Faculty Q&A with Al James
January 19, 2017
Al James is the Associate Dean of Ministry Studies and Professor of Missions at Southeastern Baptist Theological Seminary. He shares about his experience as a missionary and how he teaches students pursue God’s heart for all peoples.
1. Tell us about yourself.
I’m originally from Jesup, Georgia. I went to Brewton-Parker College and Blue Mountain College for my undergraduate degrees. I earned my M.Div. and Th.D. from New Orleans Baptist Theological Seminary. I started preaching at age 13 and pastoring at age 18. I met my wife, Cathy, while signing up for classes at Brewton-Parker. We got married after our sophomore year of college, and have been married for 38 years. We have four children, ages 16 to 35, and a dog, Chipper. We have six grandchildren ages 2 to 11.
I was called to the mission field during seminary at New Orleans. We eventually went to India and the Philippines, spending 10 years with the International Mission Board.
2. How did you come to SEBTS?
We were enjoying our work in the Philippines in 2001 when I received an email from Southeastern about an opening for a missions professor role. I had already served as a missions professor at New Orleans before returning to the mission field, but we were unsure it was time for us to come back to the states. I met with Dr. Paige Patterson and Dr. Russ Bush in Manila, and over a six-month period, I eventually determined it was the Lord’s will and began serving at Southeastern in August 2002.
Since serving here at Southeastern, I have also served as a pastor in a couple of churches. First, I served as pastor of Carey Baptist Church for 11 years, and now I serve as a pastor of Hales Chapel Baptist Church and have been for two years.
3. What do you do at Southeastern?
I serve as the Professor of Missions and as Associate Dean of Ministry Studies. As Associate Dean I work with our missions, preaching, evangelism, counseling, Christian education, worship and women’s studies faculty.

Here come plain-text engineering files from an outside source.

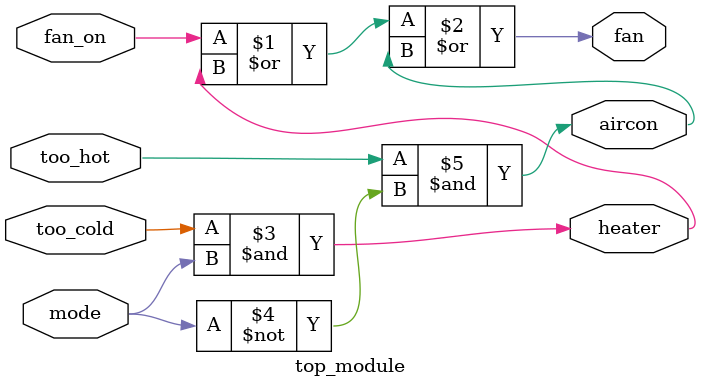
<source format=v>
module top_module (
    input too_cold,
    input too_hot,
    input mode,
    input fan_on,
    output heater,
    output aircon,
    output fan
); 
   
    assign fan = fan_on | heater | aircon;
    assign heater = too_cold & mode;
    assign aircon = too_hot & ~mode; 

endmodule
</source>
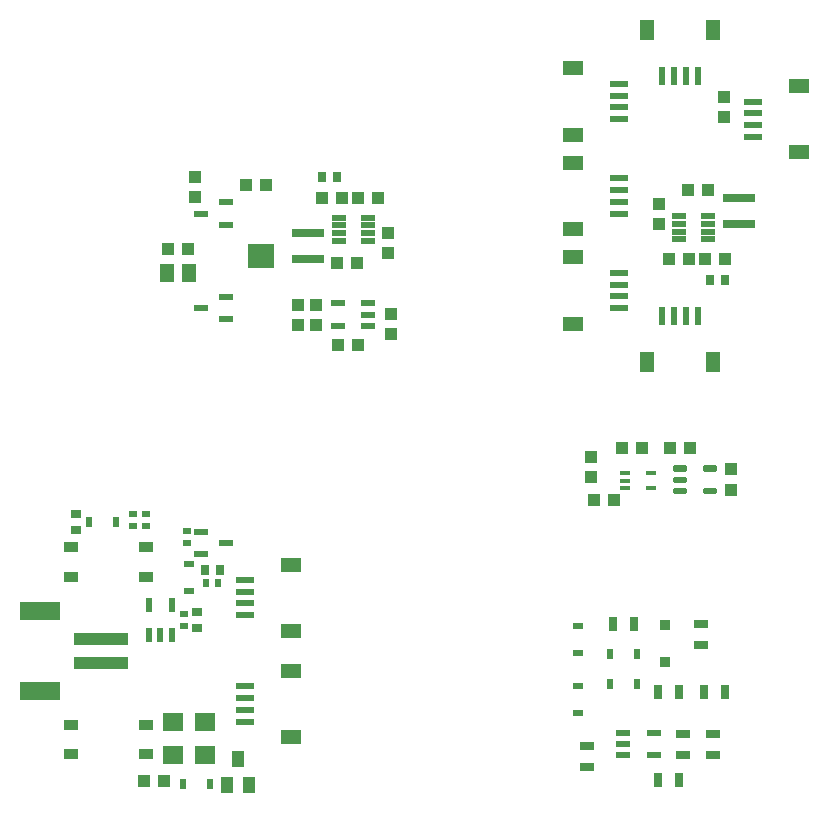
<source format=gbr>
G04 EAGLE Gerber RS-274X export*
G75*
%MOMM*%
%FSLAX34Y34*%
%LPD*%
%INSolderpaste Top*%
%IPPOS*%
%AMOC8*
5,1,8,0,0,1.08239X$1,22.5*%
G01*
%ADD10R,1.200000X0.850000*%
%ADD11R,0.700000X0.600000*%
%ADD12R,0.900000X0.700000*%
%ADD13R,1.000000X1.100000*%
%ADD14R,0.550000X1.200000*%
%ADD15R,1.800000X1.600000*%
%ADD16R,1.000000X1.400000*%
%ADD17R,1.240200X0.589100*%
%ADD18R,0.700000X0.900000*%
%ADD19R,0.600000X0.700000*%
%ADD20R,1.550000X0.600000*%
%ADD21R,1.800000X1.200000*%
%ADD22R,0.630000X0.830000*%
%ADD23R,0.830000X0.630000*%
%ADD24R,4.600000X1.000000*%
%ADD25R,3.400000X1.600000*%
%ADD26R,1.200000X0.800000*%
%ADD27R,0.950000X0.900000*%
%ADD28R,0.800000X1.200000*%
%ADD29R,1.200000X0.550000*%
%ADD30R,1.100000X1.000000*%
%ADD31R,0.876300X0.304800*%
%ADD32C,0.295000*%
%ADD33R,1.186400X0.583900*%
%ADD34R,1.208800X0.475200*%
%ADD35R,2.700000X0.800000*%
%ADD36R,2.235200X2.057400*%
%ADD37R,1.300000X1.500000*%
%ADD38R,0.600000X1.550000*%
%ADD39R,1.200000X1.800000*%


D10*
X112500Y192500D03*
X112500Y217500D03*
X49500Y217500D03*
X49500Y192500D03*
X112500Y42500D03*
X112500Y67500D03*
X49500Y67500D03*
X49500Y42500D03*
D11*
X102000Y246000D03*
X102000Y236000D03*
X113000Y236000D03*
X113000Y246000D03*
D12*
X54000Y245500D03*
X54000Y232500D03*
D13*
X111500Y20000D03*
X128500Y20000D03*
D14*
X115500Y143000D03*
X125000Y143000D03*
X134500Y143000D03*
X134500Y169000D03*
X115500Y169000D03*
D11*
X145000Y161000D03*
X145000Y151000D03*
D12*
X156000Y162500D03*
X156000Y149500D03*
D15*
X136000Y42000D03*
X136000Y70000D03*
X163000Y42000D03*
X163000Y70000D03*
D16*
X191000Y38000D03*
X200500Y16000D03*
X181500Y16000D03*
D11*
X148000Y221000D03*
X148000Y231000D03*
D17*
X159444Y230500D03*
X159444Y211500D03*
X180556Y221000D03*
D18*
X162500Y198000D03*
X175500Y198000D03*
D19*
X174000Y187000D03*
X164000Y187000D03*
D20*
X196600Y90000D03*
X196600Y80000D03*
D21*
X235350Y113000D03*
X235350Y57000D03*
D20*
X196600Y70000D03*
X196600Y100000D03*
X196600Y180000D03*
X196600Y170000D03*
D21*
X235350Y203000D03*
X235350Y147000D03*
D20*
X196600Y160000D03*
X196600Y190000D03*
D22*
X167500Y17000D03*
X144500Y17000D03*
D23*
X149000Y203500D03*
X149000Y180500D03*
D22*
X87500Y239000D03*
X64500Y239000D03*
D24*
X75000Y120000D03*
X75000Y140000D03*
D25*
X23000Y96000D03*
X23000Y164000D03*
D26*
X583040Y152510D03*
X583040Y134510D03*
X593200Y59800D03*
X593200Y41800D03*
X486520Y49640D03*
X486520Y31640D03*
D22*
X528500Y101600D03*
X505500Y101600D03*
X528500Y127000D03*
X505500Y127000D03*
D23*
X478900Y100400D03*
X478900Y77400D03*
X478900Y128200D03*
X478900Y151200D03*
D27*
X552560Y151640D03*
X552560Y120140D03*
D28*
X508000Y152400D03*
X526000Y152400D03*
X546100Y20320D03*
X564100Y20320D03*
D26*
X567800Y41800D03*
X567800Y59800D03*
D28*
X546100Y95250D03*
X564100Y95250D03*
X603470Y95250D03*
X585470Y95250D03*
D29*
X516699Y60300D03*
X516699Y50800D03*
X516699Y41300D03*
X542701Y41300D03*
X542701Y60300D03*
D30*
X573400Y301500D03*
X556400Y301500D03*
D13*
X608500Y283500D03*
X608500Y266500D03*
D30*
X515500Y302000D03*
X532500Y302000D03*
D13*
X489400Y294000D03*
X489400Y277000D03*
D30*
X509100Y257400D03*
X492100Y257400D03*
D31*
X518088Y280400D03*
X518088Y273900D03*
X518088Y267400D03*
X540313Y267400D03*
X540313Y280400D03*
D32*
X560075Y283125D02*
X569225Y283125D01*
X560075Y283125D02*
X560075Y286075D01*
X569225Y286075D01*
X569225Y283125D01*
X569225Y285927D02*
X560075Y285927D01*
X560075Y273625D02*
X569225Y273625D01*
X560075Y273625D02*
X560075Y276575D01*
X569225Y276575D01*
X569225Y273625D01*
X569225Y276427D02*
X560075Y276427D01*
X560075Y264125D02*
X569225Y264125D01*
X560075Y264125D02*
X560075Y267075D01*
X569225Y267075D01*
X569225Y264125D01*
X569225Y266927D02*
X560075Y266927D01*
X585175Y264125D02*
X594325Y264125D01*
X585175Y264125D02*
X585175Y267075D01*
X594325Y267075D01*
X594325Y264125D01*
X594325Y266927D02*
X585175Y266927D01*
X585175Y283125D02*
X594325Y283125D01*
X585175Y283125D02*
X585175Y286075D01*
X594325Y286075D01*
X594325Y283125D01*
X594325Y285927D02*
X585175Y285927D01*
D30*
X242000Y422500D03*
X242000Y405500D03*
X257000Y422500D03*
X257000Y405500D03*
X275500Y389000D03*
X292500Y389000D03*
D33*
X300776Y405108D03*
X300776Y414608D03*
X300776Y424108D03*
X275488Y424108D03*
X275488Y405108D03*
D13*
X320000Y398500D03*
X320000Y415500D03*
D34*
X301093Y477202D03*
X301093Y483702D03*
X301093Y490202D03*
X301093Y496702D03*
X276027Y496702D03*
X276027Y490202D03*
X276027Y483702D03*
X276027Y477202D03*
D13*
X318000Y466500D03*
X318000Y483500D03*
X278500Y513000D03*
X261500Y513000D03*
X309500Y513000D03*
X292500Y513000D03*
D18*
X261500Y531000D03*
X274500Y531000D03*
D35*
X249984Y483728D03*
X249984Y461728D03*
D30*
X274472Y458092D03*
X291472Y458092D03*
D36*
X210000Y464223D03*
D17*
X180556Y490500D03*
X180556Y509500D03*
X159444Y500000D03*
X180556Y410500D03*
X180556Y429500D03*
X159444Y420000D03*
D13*
X197500Y524000D03*
X214500Y524000D03*
X131500Y470000D03*
X148500Y470000D03*
D37*
X149500Y450000D03*
X130500Y450000D03*
D13*
X154000Y514500D03*
X154000Y531500D03*
D34*
X563907Y497798D03*
X563907Y491298D03*
X563907Y484798D03*
X563907Y478298D03*
X588973Y478298D03*
X588973Y484798D03*
X588973Y491298D03*
X588973Y497798D03*
D13*
X547000Y508500D03*
X547000Y491500D03*
X586500Y462000D03*
X603500Y462000D03*
X555500Y462000D03*
X572500Y462000D03*
D18*
X603500Y444000D03*
X590500Y444000D03*
D35*
X615016Y491272D03*
X615016Y513272D03*
D20*
X513400Y590000D03*
X513400Y600000D03*
D21*
X474650Y567000D03*
X474650Y623000D03*
D20*
X513400Y610000D03*
X513400Y580000D03*
X513400Y510000D03*
X513400Y520000D03*
D21*
X474650Y487000D03*
X474650Y543000D03*
D20*
X513400Y530000D03*
X513400Y500000D03*
X513400Y430000D03*
X513400Y440000D03*
D21*
X474650Y407000D03*
X474650Y463000D03*
D20*
X513400Y450000D03*
X513400Y420000D03*
D38*
X570000Y413400D03*
X560000Y413400D03*
D39*
X593000Y374650D03*
X537000Y374650D03*
D38*
X550000Y413400D03*
X580000Y413400D03*
X560000Y616600D03*
X570000Y616600D03*
D39*
X537000Y655350D03*
X593000Y655350D03*
D38*
X580000Y616600D03*
X550000Y616600D03*
D20*
X626600Y585000D03*
X626600Y575000D03*
D21*
X665350Y608000D03*
X665350Y552000D03*
D20*
X626600Y565000D03*
X626600Y595000D03*
D30*
X602000Y581500D03*
X602000Y598500D03*
X588500Y520000D03*
X571500Y520000D03*
M02*

</source>
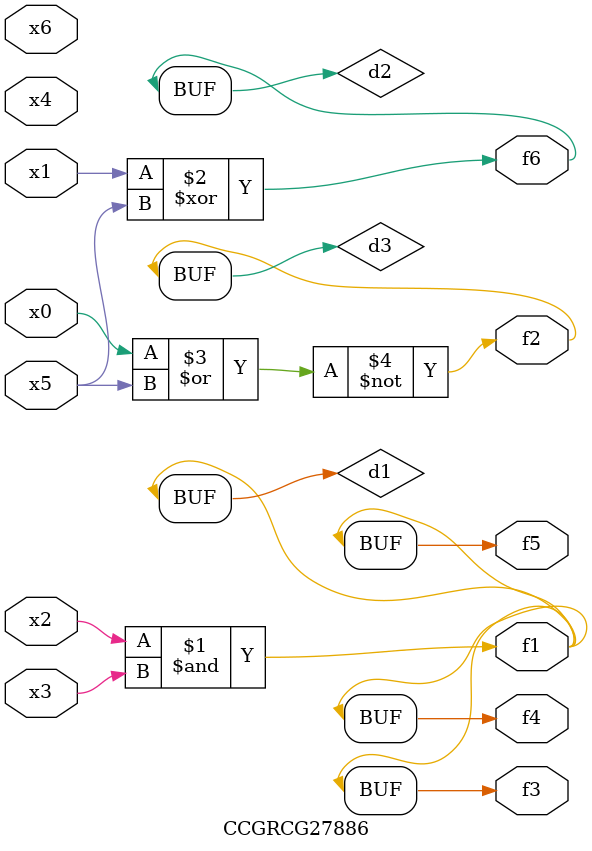
<source format=v>
module CCGRCG27886(
	input x0, x1, x2, x3, x4, x5, x6,
	output f1, f2, f3, f4, f5, f6
);

	wire d1, d2, d3;

	and (d1, x2, x3);
	xor (d2, x1, x5);
	nor (d3, x0, x5);
	assign f1 = d1;
	assign f2 = d3;
	assign f3 = d1;
	assign f4 = d1;
	assign f5 = d1;
	assign f6 = d2;
endmodule

</source>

4. On what are you currently working?
One of the biggest projects I’ve been a part of lately was the recent curriculum redesign at Southeastern, which we finished last year. I was part of the leadership to revise several of the degrees I oversee. Now, I am catching my breath a bit from those big projects but there are always more coming up in the future.
5. What have you been reading recently?
I am currently reading Pastor Derwin Gray’s “The High Definition Leader.” It is an excellent book for anyone trying to process the racial tension in our country right now and to think about multi-ethnic ministry.
6. When you get home from work, what do you look forward to doing? (What are your other passions?)
I love spending time with my wife. We’ve made it a habit for 20 years to date each other at least weekly, which I highly recommend doing. I also love spending time with my kids and have been a part of their sports endeavors over the years. I’ve caught thousands of footballs and baseballs with my son. I’m a reader, too, so I spend a lot of time reading different blogs, newspapers and more. I also enjoy exercising regularly.
7. Who are your role models?
Some role models include my father in ministry, W.D. Johnson, my youth pastor, John Carlton, and my college English professor, Jimmy Voyles, who showed me what it’s like to do bivocational ministry.
8. What has God been teaching you lately?
I’ve been preaching through the Sermon on the Mount recently at my church, and the Lord has just really been impressing upon me that character matters and the way we relate to each other matters.
9. When a student completes your class, what do you want him or her to walk away with at the end of the semester?
I want my students to understand that God has a heart for the nations, and if God has a heart for the nations, then we must have a heart for the nations, even if that means we don’t pack up and go to the nations.
10. We always say that every classroom at SEBTS is a Great Commission classroom. What does that look like for your class?
I want my students to know what God’s heart is for the nations, and I want them to adopt that same heart so that they might live a life of faithful ministry.